-- Opening Marker --

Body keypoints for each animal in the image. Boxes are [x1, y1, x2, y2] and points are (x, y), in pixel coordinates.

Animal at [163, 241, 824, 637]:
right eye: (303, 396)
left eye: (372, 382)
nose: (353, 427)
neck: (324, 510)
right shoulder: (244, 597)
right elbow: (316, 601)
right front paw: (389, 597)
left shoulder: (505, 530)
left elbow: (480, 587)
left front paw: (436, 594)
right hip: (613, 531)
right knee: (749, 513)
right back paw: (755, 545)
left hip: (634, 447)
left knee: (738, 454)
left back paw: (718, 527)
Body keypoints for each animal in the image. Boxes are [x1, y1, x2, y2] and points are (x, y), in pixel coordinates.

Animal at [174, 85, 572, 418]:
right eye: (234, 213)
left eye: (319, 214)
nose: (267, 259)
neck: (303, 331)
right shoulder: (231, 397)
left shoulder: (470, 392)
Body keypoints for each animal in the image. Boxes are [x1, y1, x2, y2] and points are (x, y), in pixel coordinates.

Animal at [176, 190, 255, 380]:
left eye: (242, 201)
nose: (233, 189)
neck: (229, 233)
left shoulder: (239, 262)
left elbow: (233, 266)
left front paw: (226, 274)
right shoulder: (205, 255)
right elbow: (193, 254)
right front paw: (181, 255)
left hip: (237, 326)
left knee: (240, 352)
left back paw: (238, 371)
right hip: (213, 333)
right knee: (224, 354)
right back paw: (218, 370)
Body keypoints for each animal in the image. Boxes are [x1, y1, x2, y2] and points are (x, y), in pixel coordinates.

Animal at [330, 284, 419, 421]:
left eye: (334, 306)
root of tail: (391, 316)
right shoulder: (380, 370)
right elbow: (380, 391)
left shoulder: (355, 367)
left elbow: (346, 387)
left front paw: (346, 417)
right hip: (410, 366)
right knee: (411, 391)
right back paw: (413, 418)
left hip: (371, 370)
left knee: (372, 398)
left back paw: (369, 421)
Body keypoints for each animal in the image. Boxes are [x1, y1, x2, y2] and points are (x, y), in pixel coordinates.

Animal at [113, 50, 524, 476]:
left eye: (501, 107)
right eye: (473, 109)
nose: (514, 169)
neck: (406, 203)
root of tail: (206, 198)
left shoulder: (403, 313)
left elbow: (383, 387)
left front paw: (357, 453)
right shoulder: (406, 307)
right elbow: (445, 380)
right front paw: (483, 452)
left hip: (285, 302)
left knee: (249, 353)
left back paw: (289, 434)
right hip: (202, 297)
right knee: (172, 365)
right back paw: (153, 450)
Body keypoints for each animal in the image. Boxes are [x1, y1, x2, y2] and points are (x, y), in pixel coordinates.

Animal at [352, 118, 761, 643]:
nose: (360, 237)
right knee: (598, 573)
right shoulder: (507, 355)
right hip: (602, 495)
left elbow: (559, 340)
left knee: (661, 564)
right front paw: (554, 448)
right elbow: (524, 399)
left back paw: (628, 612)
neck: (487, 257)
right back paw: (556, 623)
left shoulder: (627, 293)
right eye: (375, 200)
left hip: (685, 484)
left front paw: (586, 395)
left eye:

-- Closing Marker --

* _Work request_: Taking the listing above as the source, transcribe only the lines starting at the line with "right eye: (473, 109)" and going through the line with "right back paw: (153, 450)", unaltered and with both ends included.

* _Solution for this task_:
right eye: (473, 109)
nose: (514, 169)
neck: (406, 203)
root of tail: (206, 198)
left shoulder: (403, 313)
left elbow: (383, 387)
left front paw: (357, 453)
right shoulder: (406, 307)
right elbow: (445, 380)
right front paw: (483, 452)
left hip: (285, 302)
left knee: (249, 353)
left back paw: (289, 434)
right hip: (202, 297)
right knee: (172, 365)
right back paw: (153, 450)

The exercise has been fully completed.